The bottom of the email contained copyright information, department information, and contact and addresses to the legitimate Square Enix UK office and the email address checks out. (just to make sure I wasn't getting spoofed).

Here's the weird part. That Shortlist link STILL doesn't include my trailer submission. I replied to their email inquiring about this as well as providing them dropbox links to all of my audio and video session files the same day. I didn't receive a reply from that response until the 23rd and it was simply the same guy saying "that's great, thanks!" with the same email signature section (copyright and contact and department info etc.).

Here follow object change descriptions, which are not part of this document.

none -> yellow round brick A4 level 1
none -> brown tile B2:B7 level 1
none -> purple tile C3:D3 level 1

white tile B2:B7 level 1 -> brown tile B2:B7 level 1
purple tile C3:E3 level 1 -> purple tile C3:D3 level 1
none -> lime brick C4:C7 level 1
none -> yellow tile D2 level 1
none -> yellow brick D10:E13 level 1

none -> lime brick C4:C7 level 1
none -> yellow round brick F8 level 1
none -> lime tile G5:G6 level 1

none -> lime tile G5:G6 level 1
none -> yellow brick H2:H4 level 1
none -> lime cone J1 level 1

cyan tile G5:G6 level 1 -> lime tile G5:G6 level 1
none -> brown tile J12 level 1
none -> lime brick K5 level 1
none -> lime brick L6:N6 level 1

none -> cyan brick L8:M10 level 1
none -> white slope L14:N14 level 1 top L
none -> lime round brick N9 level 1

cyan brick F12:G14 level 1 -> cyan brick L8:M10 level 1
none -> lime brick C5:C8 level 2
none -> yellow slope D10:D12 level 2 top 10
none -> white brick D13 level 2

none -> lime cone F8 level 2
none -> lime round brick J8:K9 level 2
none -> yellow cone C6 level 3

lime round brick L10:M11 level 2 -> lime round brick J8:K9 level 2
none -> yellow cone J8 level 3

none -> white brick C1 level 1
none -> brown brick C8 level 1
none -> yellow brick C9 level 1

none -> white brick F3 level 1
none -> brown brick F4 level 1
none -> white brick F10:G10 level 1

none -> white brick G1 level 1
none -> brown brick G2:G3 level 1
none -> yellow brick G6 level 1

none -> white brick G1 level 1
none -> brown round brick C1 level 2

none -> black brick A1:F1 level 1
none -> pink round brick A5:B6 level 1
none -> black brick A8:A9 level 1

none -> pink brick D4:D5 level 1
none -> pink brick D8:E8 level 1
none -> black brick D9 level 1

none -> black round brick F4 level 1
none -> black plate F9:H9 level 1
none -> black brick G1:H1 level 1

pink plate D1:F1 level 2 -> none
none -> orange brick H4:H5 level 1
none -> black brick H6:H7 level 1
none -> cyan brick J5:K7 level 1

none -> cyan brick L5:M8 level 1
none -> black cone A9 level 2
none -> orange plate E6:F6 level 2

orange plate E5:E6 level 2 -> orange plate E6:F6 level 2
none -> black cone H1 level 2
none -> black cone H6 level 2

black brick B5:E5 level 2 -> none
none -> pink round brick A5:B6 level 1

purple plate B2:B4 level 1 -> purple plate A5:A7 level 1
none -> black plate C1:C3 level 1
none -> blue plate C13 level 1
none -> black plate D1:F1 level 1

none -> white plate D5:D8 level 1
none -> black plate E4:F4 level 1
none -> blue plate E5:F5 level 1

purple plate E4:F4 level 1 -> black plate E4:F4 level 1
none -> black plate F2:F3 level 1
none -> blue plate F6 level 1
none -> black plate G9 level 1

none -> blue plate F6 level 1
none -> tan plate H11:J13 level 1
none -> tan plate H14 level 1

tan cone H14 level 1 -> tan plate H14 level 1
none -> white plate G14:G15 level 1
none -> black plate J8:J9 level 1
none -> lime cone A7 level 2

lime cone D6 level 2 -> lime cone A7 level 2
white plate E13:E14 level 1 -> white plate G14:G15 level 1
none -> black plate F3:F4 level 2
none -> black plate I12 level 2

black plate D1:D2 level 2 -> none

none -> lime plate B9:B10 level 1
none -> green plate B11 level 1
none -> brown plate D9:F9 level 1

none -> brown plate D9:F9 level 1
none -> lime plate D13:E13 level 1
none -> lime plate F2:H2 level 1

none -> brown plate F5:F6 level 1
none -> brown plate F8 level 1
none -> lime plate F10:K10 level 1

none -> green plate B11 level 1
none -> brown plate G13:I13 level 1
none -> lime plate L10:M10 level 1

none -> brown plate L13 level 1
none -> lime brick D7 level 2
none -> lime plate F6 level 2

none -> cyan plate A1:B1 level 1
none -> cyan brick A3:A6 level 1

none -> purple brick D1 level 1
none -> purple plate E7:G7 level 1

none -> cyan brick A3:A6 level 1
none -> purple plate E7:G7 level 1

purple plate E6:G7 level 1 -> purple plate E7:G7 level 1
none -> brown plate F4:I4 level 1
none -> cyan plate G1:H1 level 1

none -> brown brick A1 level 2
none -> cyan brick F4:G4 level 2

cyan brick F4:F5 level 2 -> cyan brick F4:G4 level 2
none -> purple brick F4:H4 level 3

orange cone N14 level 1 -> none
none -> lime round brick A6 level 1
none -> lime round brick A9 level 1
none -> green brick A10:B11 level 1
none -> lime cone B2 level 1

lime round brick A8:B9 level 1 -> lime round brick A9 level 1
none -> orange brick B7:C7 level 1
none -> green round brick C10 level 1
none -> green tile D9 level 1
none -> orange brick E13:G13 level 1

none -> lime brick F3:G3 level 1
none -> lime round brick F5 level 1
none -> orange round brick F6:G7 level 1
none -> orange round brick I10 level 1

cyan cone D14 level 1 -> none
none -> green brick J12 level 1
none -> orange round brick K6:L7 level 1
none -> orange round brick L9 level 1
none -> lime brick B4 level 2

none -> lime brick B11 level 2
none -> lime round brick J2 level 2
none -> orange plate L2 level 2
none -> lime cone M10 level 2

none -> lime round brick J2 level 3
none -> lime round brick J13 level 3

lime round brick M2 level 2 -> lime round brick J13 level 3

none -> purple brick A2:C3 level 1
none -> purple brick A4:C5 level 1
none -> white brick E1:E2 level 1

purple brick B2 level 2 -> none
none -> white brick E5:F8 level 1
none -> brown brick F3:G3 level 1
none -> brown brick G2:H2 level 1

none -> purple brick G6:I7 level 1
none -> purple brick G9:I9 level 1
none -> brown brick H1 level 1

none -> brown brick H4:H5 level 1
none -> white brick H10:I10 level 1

So, on the 24th I replied to his quick response with:


> Hey *name withheld*,
> Just curious but could you let me know whether my trailer will be added to the youtube playlist in the previous email where you mentioned the “shortlist”? Is there a reason it wasn’t added to the 21 already on there?
> Also, please let me know when the team has downloaded all of the assets so I can remove them from my dropbox folder. Thanks for your time!
> -Cameron



On the 25th I received this response:


> Hi,
> Isn’t your trailer in? Could you send me a link to the entry, I just want to double-check.
> Thanks,
> *Name withheld*



I haven't received any replies since. I sent another email just earlier today to check in but an auto-response appeared from another rep saying they would be out of office until the 4th. I'm kind of curious why I only received a sweater lol.


----------